Combien d'hypothèses fort plausibles ne peut-on pas émettre qui, d'une part, justifient le mot « Theorema » ou < Theoremata Scoti» venu sous la plume de Joannes Canonicus, sans authentiquer pour cela, d'autre part, la compilation que nous ont donnée Maurice, Cavellus et Wadding? Enumérons-en quelques unes.

A) De même que Duns Scot avait extrait d'Aristote un certain nombre de textes et les avait réunis sous le titre de Conclusions Métaphysiques, ainsi des fidèles de Scot ont pu découper dans ses œuvres un certain nombre de passages qu'ils ont nommés Théorèmes de Scot. De fait, l'on trouve dans les Theoremata plusieurs propositions qui ne détonnent pas avec l'enseignement ordinaire de Scot dans ses ouvrages authentiques. Mais suit-il de là que les XXIII chapitres des Théorèmes soient sortis de la plume du Subtil Maître ?

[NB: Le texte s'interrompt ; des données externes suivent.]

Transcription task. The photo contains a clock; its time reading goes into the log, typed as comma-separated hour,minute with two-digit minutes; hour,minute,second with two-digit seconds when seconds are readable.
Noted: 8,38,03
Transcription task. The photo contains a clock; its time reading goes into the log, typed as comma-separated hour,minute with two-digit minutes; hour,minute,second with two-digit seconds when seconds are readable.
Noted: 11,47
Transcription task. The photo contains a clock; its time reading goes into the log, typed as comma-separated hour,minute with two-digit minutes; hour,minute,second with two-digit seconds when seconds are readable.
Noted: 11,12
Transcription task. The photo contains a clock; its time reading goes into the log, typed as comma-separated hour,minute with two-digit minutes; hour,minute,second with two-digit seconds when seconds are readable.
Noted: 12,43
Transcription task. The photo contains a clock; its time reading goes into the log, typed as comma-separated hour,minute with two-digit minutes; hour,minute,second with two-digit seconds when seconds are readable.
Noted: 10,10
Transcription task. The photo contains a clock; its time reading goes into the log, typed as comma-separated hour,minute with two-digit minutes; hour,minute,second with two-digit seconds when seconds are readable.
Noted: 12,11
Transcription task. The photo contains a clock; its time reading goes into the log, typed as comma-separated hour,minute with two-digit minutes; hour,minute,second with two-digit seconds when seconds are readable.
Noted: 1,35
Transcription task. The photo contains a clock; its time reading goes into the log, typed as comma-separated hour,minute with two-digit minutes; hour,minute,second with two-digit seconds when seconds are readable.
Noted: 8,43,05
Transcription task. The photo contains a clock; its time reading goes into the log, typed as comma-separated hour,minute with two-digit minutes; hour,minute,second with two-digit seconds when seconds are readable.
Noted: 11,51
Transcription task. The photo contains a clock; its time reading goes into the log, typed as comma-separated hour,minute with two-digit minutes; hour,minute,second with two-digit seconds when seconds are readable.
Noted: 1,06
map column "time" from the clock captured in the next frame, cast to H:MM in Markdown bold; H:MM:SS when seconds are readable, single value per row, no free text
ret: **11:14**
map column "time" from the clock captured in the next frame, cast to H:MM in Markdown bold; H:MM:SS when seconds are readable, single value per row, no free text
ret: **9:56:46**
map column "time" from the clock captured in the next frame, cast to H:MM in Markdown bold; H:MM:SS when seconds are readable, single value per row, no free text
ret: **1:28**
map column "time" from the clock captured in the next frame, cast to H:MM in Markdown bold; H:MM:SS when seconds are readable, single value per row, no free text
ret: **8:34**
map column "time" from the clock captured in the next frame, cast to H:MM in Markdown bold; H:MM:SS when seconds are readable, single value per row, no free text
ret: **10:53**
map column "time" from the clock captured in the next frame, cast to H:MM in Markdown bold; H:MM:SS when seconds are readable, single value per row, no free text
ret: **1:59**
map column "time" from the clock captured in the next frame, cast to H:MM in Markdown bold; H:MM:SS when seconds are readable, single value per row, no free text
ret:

B) Supposons, tout au contraire, un adversaire de Scot, un fidèle d'Ocham, qui recueille en Scot un certain nombre de propositions, mais les fait suivre de commentaires qui les combattent et les censurent. Nous aurons encore des Théorèmes de Scot, mais criblés, censurés, rejetés. De fait, certains chapitres des Theoremata nous présentent bien des textes s'accordant bien avec la doctrine constante du Subtil,

mais suivis de Scolies qui les refutent et, dirai-je le mot, les exécutent. Suit-il de là que non seulemant les propositions, mais les commentaires soient de Scot et nous donnent sa doctrine?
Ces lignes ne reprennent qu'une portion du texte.